Tarpitting with qmail-smtpd

What's tarpitting? It's the practice of inserting a small sleep in an SMTP session for each RCPT TO after some set number of RCPT TOs. The idea is to thwart spammers who would hand your SMTP server a single message with a long list of RCPT TOs. If a spammer were to attempt to use your server to relay a message with, say, 10,000 recipients, and you inserted a five-second delay for each recipient after the fiftieth, the spammer would be "tarpitted," and would most likely assume that his connection had stalled and give up.

The subject originally came up in a discussion on the qmail mailing list of ways to run an open relay safely (I didn't suggest it, and I don't do that kind of thing), but it could also be useful in keeping your own dial-up customers from using you as a spam relay.

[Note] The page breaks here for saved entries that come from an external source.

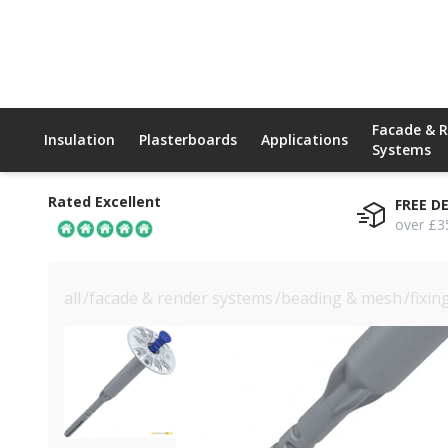
Facade & 
Insulation
Plasterboards
Applications
Systems
Rated Excellent
FREE D
over £3
all
/
facade & render systems
/
beading & mesh
/
fixin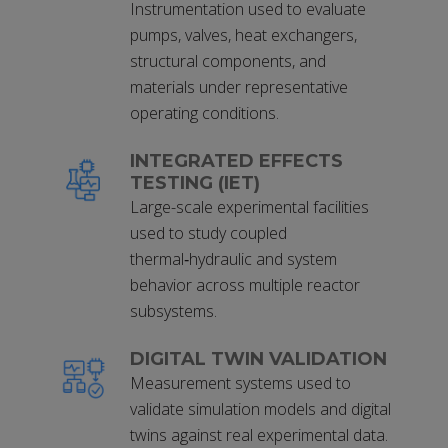
Instrumentation used to evaluate
pumps, valves, heat exchangers,
structural components, and
materials under representative
operating conditions.
INTEGRATED EFFECTS
TESTING (IET)
Large-scale experimental facilities
used to study coupled
thermal‑hydraulic and system
behavior across multiple reactor
subsystems.
DIGITAL TWIN VALIDATION
Measurement systems used to
validate simulation models and digital
twins against real experimental data.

I've made a simple patch to qmail-smtpd to allow it to do tarpitting. There are two control files involved: control/tarpitcount and control/tarpitdelay. tarpitcount is the number of RCPT TOs you accept before you start tarpitting, and tarpitdelay is the number of seconds of delay to introduce after each subsequent RCPT TO. tarpitcount defaults to 0 (which means no tarpitting), and tarpitdelay defaults to 5. You can override both tarpitcount and tarpitdelay by setting TARPITCOUNT and TARPITDELAY in qmail-smtpd's environment (with tcpserver). If you used the earlier version of this patch, note that this version no longer uses the NOTARPIT environment variable; set TARPITCOUNT to 0 to achieve the same effect.